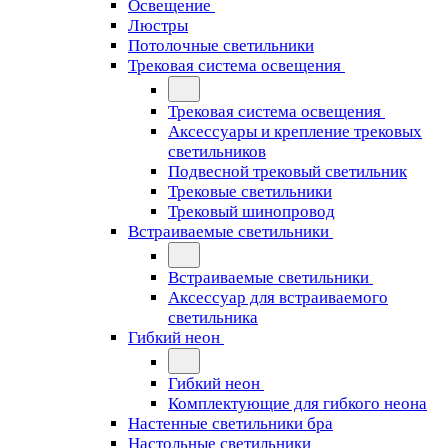
Освещение
Люстры
Потолочные светильники
Трековая система освещения
Трековая система освещения
Аксессуары и крепление трековых
светильников
Подвесной трековый светильник
Трековые светильники
Трековый шинопровод
Встраиваемые светильники
Встраиваемые светильники
Аксессуар для встраиваемого
светильника
Гибкий неон
Гибкий неон
Комплектующие для гибкого неона
Настенные светильники бра
Настольные светильники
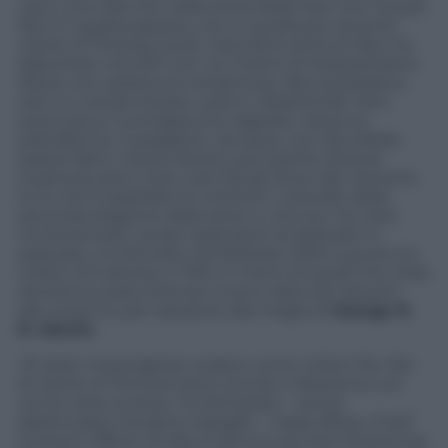
cavo, una cifra che nella storia della rete non ha pari.
Non in quella passata, non in quella più recente.
Game of Thrones
, la più vista fra le serie di Hbo, ha
debuttato nel 2011 con 4,2 milioni di telespettatori.
Allora, non esisteva lo streaming. Hbo possedeva
solo un canale lineare, sulla tv tradizionale. Non
aveva alcun contrappunto digitale, nessuna
piattaforma. Il paragone, dunque, non dovrebbe
essere fatto: mezzo diversi, per partite diverse.
Euphoria
, però, il più visto fra gli show del network,
lui sì che è passibile di confronti. L’esordio della
seconda stagione della serie tv, che pur ha visto
incrementare i propri spettatori di episodio in
episodio, si è fermato nel febbraio 2022 a quota 2,4
milioni di individui, il 76% in meno di quelli che nella
domenica statunitense si sono radunati davanti
allo schermo per assistere alla magia di
George R.
R. Martin
.
«È stato meraviglioso vedere come milioni fra i fan
di
Game of Thrones
siano tornati a Westeros con
noi la notte scorsa», ha dichiarato – senza
dissimulare il proprio orgoglio – Casey Bloys, Chief
Content Officer di Hbo e del suo servizio streaming,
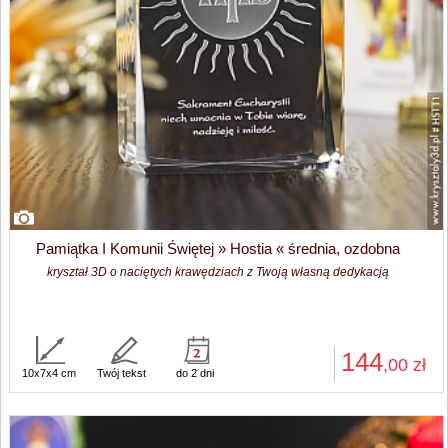
Pamiątka I Komunii Świętej » Hostia « średnia, ozdobna
kryształ 3D o naciętych krawędziach z Twoją własną dedykacją
144
,00
zł
10x7x4 cm
Twój tekst
do 2 dni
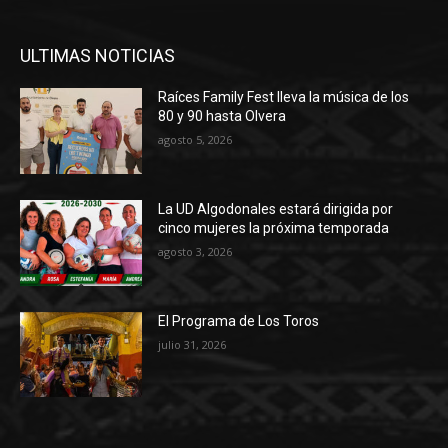
ULTIMAS NOTICIAS
Raíces Family Fest lleva la música de los
80 y 90 hasta Olvera
agosto 5, 2026
La UD Algodonales estará dirigida por
cinco mujeres la próxima temporada
agosto 3, 2026
El Programa de Los Toros
julio 31, 2026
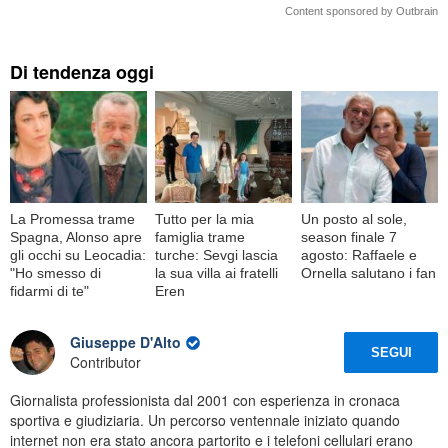
Content sponsored by Outbrain
Di tendenza oggi
La Promessa trame
Tutto per la mia
Un posto al sole,
Spagna, Alonso apre
famiglia trame
season finale 7
gli occhi su Leocadia:
turche: Sevgi lascia
agosto: Raffaele e
"Ho smesso di
la sua villa ai fratelli
Ornella salutano i fan
fidarmi di te"
Eren
Giuseppe D'Alto
SEGUI
Contributor
Giornalista professionista dal 2001 con esperienza in cronaca
sportiva e giudiziaria. Un percorso ventennale iniziato quando
internet non era stato ancora partorito e i telefoni cellulari erano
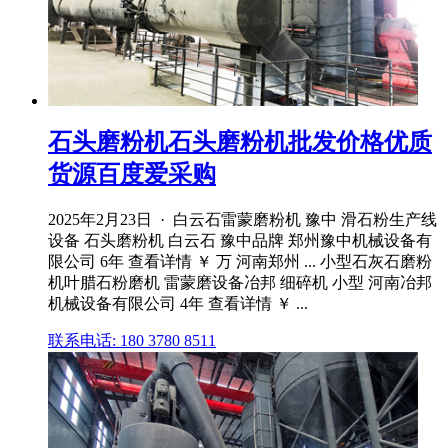
石头磨粉机石头磨粉机批发价格优质
货源百度爱采购
2025年2月23日 · 白云石雷蒙磨粉机 豫中 滑石粉生产线
设备 石头磨粉机 白云石 豫中品牌 郑州豫中机械设备有
限公司 6年 查看详情 ￥ 万 河南郑州 ... 小型石灰石磨粉
机叶腊石粉磨机 雷蒙磨设备冶邦 细碎机 小型 河南冶邦
机械设备有限公司 4年 查看详情 ￥ ...
联系电话: 180 3780 8511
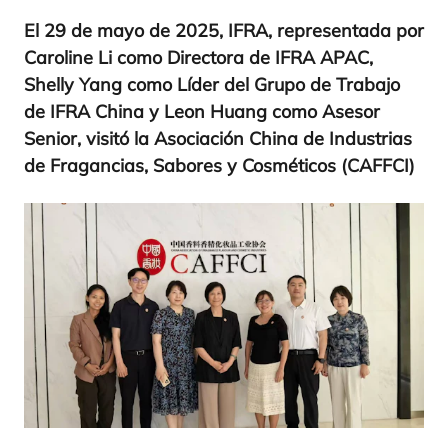
El
29
de mayo de
2025
,
IFRA
, repre­sen­ta­da por
Caro­li­ne Li como Direc­to­ra de
IFRA
APAC
,
Shelly Yang como Líder del Gru­po de Tra­ba­jo
de
IFRA
Chi­na y Leon Huang como Ase­sor
Senior, visi­tó la Aso­cia­ción Chi­na de Indus­trias
de Fra­gan­cias, Sabo­res y Cos­mé­ti­cos (
CAFF­CI
)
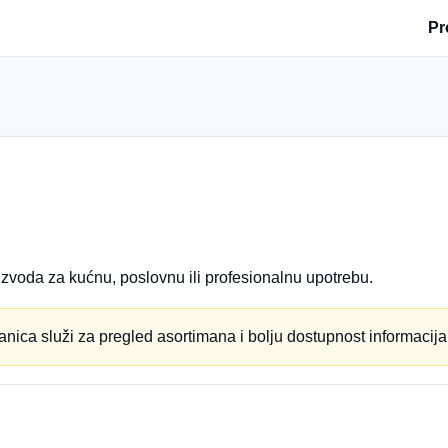
Pr
zvoda za kućnu, poslovnu ili profesionalnu upotrebu.
anica služi za pregled asortimana i bolju dostupnost informacija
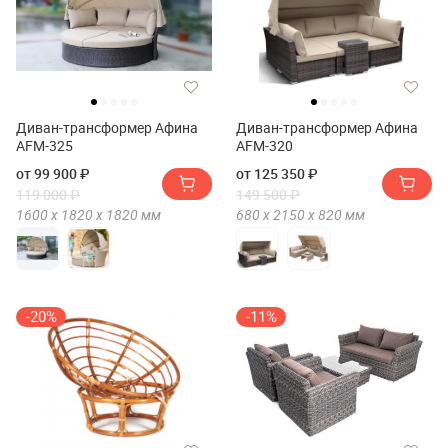
Диван-трансформер Афина
Диван-трансформер Афина
AFM-325
AFM-320
от 99 900 ₽
от 125 350 ₽
119 000 ₽
149 500 ₽
1600 х
1820 х
1820
мм
680 х
2150 х
820
мм
-20%
-11%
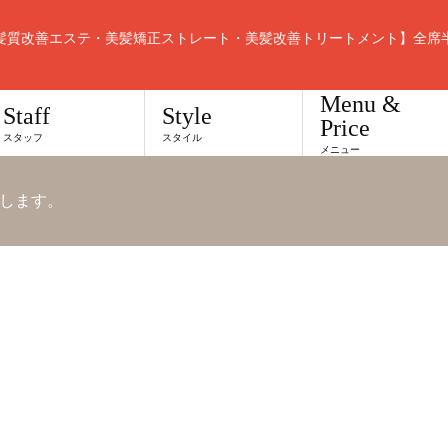
髪質改善エステ・美髪矯正ストレート・美髪改善トリートメント】全席
Menu &
Staff
Style
Price
スタッフ
スタイル
メニュー
します。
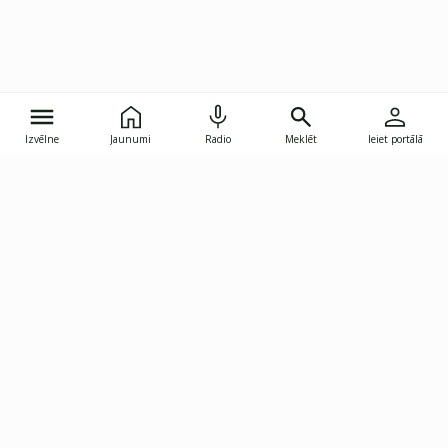
Izvēlne
Jaunumi
Radio
Meklēt
Ieiet portālā
Gunāra Astras iela 8B, Rīga, LV-1082
janis.skupelis@investoruklubs.lv
Abonē
Abonē jaunumus
Reklāma
Publikāciju lietošanas
Vispārējie noteikumi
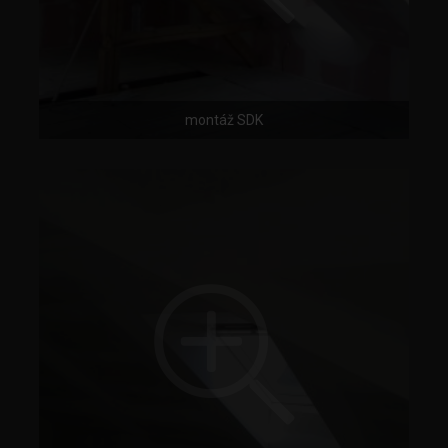
montáž SDK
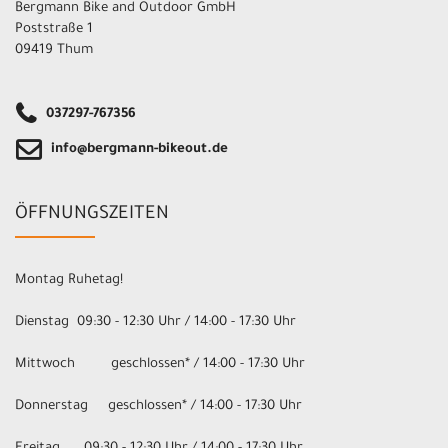
Bergmann Bike and Outdoor GmbH
Poststraße 1
09419 Thum
037297-767356
info@bergmann-bikeout.de
ÖFFNUNGSZEITEN
Montag Ruhetag!
Dienstag 09:30 - 12:30 Uhr / 14:00 - 17:30 Uhr
Mittwoch geschlossen* / 14:00 - 17:30 Uhr
Donnerstag geschlossen* / 14:00 - 17:30 Uhr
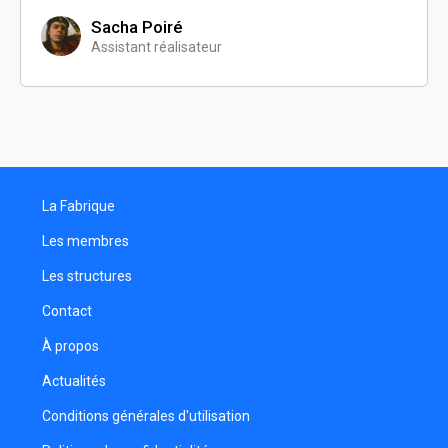
Sacha Poiré
Assistant réalisateur
La Fabrique
Les membres
Les structures
Contact
À propos
Actualités
Conditions générales d'utilisation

————

§ **Task item**
Please copy every line of text in the material above without any changes, and leave out the pictures.

§ **Answer section**
Освещение
Люстры
Потолочные светильники
Трековая система освещения
Трековая система освещения
Аксессуары и крепление трековых
светильников
Подвесной трековый светильник
Трековые светильники
Трековый шинопровод
Встраиваемые светильники
Встраиваемые светильники
Аксессуар для встраиваемого
светильника
Гибкий неон
Гибкий неон
Комплектующие для гибкого неона
Настенные светильники бра
Настольные светильники
cavo, una cifra che nella storia della rete non ha pari.
Non in quella passata, non in quella più recente.
Game of Thrones
, la più vista fra le serie di Hbo, ha
debuttato nel 2011 con 4,2 milioni di telespettatori.
Allora, non esisteva lo streaming. Hbo possedeva
solo un canale lineare, sulla tv tradizionale. Non
aveva alcun contrappunto digitale, nessuna
piattaforma. Il paragone, dunque, non dovrebbe
essere fatto: mezzo diversi, per partite diverse.
Euphoria
, però, il più visto fra gli show del network,
lui sì che è passibile di confronti. L’esordio della
seconda stagione della serie tv, che pur ha visto
incrementare i propri spettatori di episodio in
episodio, si è fermato nel febbraio 2022 a quota 2,4
milioni di individui, il 76% in meno di quelli che nella
domenica statunitense si sono radunati davanti
allo schermo per assistere alla magia di
George R.
R. Martin
.
«È stato meraviglioso vedere come milioni fra i fan
di
Game of Thrones
siano tornati a Westeros con
noi la notte scorsa», ha dichiarato – senza
dissimulare il proprio orgoglio – Casey Bloys, Chief
Content Officer di Hbo e del suo servizio streaming,
Pamiątka I Komunii Świętej » Hostia « średnia, ozdobna
kryształ 3D o naciętych krawędziach z Twoją własną dedykacją
144
,00
zł
10x7x4 cm
Twój tekst
do 2 dni
ULTIMAS NOTICIAS
Raíces Family Fest lleva la música de los
80 y 90 hasta Olvera
agosto 5, 2026
La UD Algodonales estará dirigida por
cinco mujeres la próxima temporada
agosto 3, 2026
El Programa de Los Toros
julio 31, 2026
Content sponsored by Outbrain
Di tendenza oggi
La Promessa trame
Tutto per la mia
Un posto al sole,
Spagna, Alonso apre
famiglia trame
season finale 7
gli occhi su Leocadia:
turche: Sevgi lascia
agosto: Raffaele e
"Ho smesso di
la sua villa ai fratelli
Ornella salutano i fan
fidarmi di te"
Eren
Giuseppe D'Alto
SEGUI
Contributor
Giornalista professionista dal 2001 con esperienza in cronaca
sportiva e giudiziaria. Un percorso ventennale iniziato quando
internet non era stato ancora partorito e i telefoni cellulari erano
石头磨粉机石头磨粉机批发价格优质
货源百度爱采购
2025年2月23日 · 白云石雷蒙磨粉机 豫中 滑石粉生产线
设备 石头磨粉机 白云石 豫中品牌 郑州豫中机械设备有
限公司 6年 查看详情 ￥ 万 河南郑州 ... 小型石灰石磨粉
机叶腊石粉磨机 雷蒙磨设备冶邦 细碎机 小型 河南冶邦
机械设备有限公司 4年 查看详情 ￥ ...
联系电话: 180 3780 8511
El
29
de mayo de
2025
,
IFRA
, repre­sen­ta­da por
Caro­li­ne Li como Direc­to­ra de
IFRA
APAC
,
Shelly Yang como Líder del Gru­po de Tra­ba­jo
de
IFRA
Chi­na y Leon Huang como Ase­sor
Senior, visi­tó la Aso­cia­ción Chi­na de Indus­trias
de Fra­gan­cias, Sabo­res y Cos­mé­ti­cos (
CAFF­CI
)
Pr
zvoda za kućnu, poslovnu ili profesionalnu upotrebu.
anica služi za pregled asortimana i bolju dostupnost informacija
Диван-трансформер Афина
Диван-трансформер Афина
AFM-325
AFM-320
от 99 900 ₽
от 125 350 ₽
119 000 ₽
149 500 ₽
1600 х
1820 х
1820
мм
680 х
2150 х
820
мм
-20%
-11%
髪質改善エステ・美髪矯正ストレート・美髪改善トリートメント】全席
Menu &
Staff
Style
Price
スタッフ
スタイル
メニュー
します。
Izvēlne
Jaunumi
Radio
Meklēt
Ieiet portālā
Gunāra Astras iela 8B, Rīga, LV-1082
janis.skupelis@investoruklubs.lv
Abonē
Abonē jaunumus
Reklāma
Publikāciju lietošanas
Vispārējie noteikumi
montáž SDK
Bergmann Bike and Outdoor GmbH
Poststraße 1
09419 Thum
037297-767356
info@bergmann-bikeout.de
ÖFFNUNGSZEITEN
Montag Ruhetag!
Dienstag 09:30 - 12:30 Uhr / 14:00 - 17:30 Uhr
Mittwoch geschlossen* / 14:00 - 17:30 Uhr
Donnerstag geschlossen* / 14:00 - 17:30 Uhr
Sacha Poiré
Assistant réalisateur
La Fabrique
Les membres
Les structures
Contact
À propos
Actualités
Conditions générales d'utilisation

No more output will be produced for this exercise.